Alejandra Majluf, quebrada en Gran Hermano: "Mi papá me decía que era una fracasada"
Alejandra Majluf quebró en Gran Hermano al relatar el vínculo distante con su padre, quien la tildó de 'fracasada' y le advirtió sobre su vocación artística.
En medio de la emoción general, Majluf compartió experiencias dolorosas. Según su relato, el hombre le advirtió que como actriz "nunca iba a conseguir nada", sugiriéndole que la abogacía le brindaría todas las oportunidades. Ante la negativa de ella de renunciar a su vocación, él le comunicó que dejaría de verla.

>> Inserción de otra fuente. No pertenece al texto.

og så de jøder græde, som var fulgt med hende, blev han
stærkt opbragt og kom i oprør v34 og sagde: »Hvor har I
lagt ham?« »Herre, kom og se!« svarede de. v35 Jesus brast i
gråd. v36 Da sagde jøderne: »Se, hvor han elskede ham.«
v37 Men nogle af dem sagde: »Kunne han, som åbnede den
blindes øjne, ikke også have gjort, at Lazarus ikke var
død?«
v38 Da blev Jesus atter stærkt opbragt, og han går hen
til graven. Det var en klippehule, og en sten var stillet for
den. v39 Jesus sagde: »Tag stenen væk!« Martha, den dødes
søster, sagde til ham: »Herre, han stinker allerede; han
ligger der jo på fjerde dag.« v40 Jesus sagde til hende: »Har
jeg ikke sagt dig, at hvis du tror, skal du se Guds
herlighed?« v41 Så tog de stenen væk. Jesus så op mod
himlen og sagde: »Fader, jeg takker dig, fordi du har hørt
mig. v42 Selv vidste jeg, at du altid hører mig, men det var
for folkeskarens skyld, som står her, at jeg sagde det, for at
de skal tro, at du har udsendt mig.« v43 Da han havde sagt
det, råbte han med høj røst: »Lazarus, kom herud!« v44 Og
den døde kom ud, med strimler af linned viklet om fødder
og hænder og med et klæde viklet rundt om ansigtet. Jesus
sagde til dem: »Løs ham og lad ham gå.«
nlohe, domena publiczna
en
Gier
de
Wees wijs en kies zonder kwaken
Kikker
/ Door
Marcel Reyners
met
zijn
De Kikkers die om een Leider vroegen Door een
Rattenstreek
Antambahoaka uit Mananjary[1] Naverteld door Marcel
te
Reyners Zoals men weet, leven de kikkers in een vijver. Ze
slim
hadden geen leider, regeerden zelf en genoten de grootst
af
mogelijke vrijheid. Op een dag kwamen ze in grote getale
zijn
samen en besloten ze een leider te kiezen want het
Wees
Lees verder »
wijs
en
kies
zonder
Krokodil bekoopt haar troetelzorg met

La dura advertencia sobre la carrera actoral de Alejandra Majluf
La participante explicó que su padre, un hombre imponente, la condicionó profesionalmente. A pesar de su advertencia, Alejandra decidió seguir su camino artístico e ingresar al Conservatorio Nacional, aceptando la posibilidad de no verlo más. Su padre, fiel a su palabra, nunca asistió a ninguna de sus obras ni acompañó su recorrido profesional. Majluf interpretó esta actitud como una lección de "lo que no hay que hacer", la cual no desea repetir con su propia hija.
Majluf también relató un episodio en 2017, luego de enfrentar una crisis económica que incluyó la quiebra de su productora en Madrid. Al contactar a su padre para saludarlo por su cumpleaños, él la calificó de "fracasada", una frase que marcó profundamente a la actriz. A pesar del dolor, Majluf busca comprender el origen de esta dureza, atribuyéndola a la propia crianza rígida que su padre recibió de su abuelo. Reflexionó sobre la dificultad de transmitir afecto cuando este no ha sido recibido.
Actualmente, Majluf reside en la casa que perteneció a su padre, interpretándolo como un cierre simbólico. Describió a su progenitor como una persona "simpática y amorosa para todos los amigos", pero incapaz de brindarle afecto personal. Al finalizar su testimonio, fue consolada por sus compañeras Andrea del Boca, Yipio y Mariela, en un momento de empatía dentro de la casa.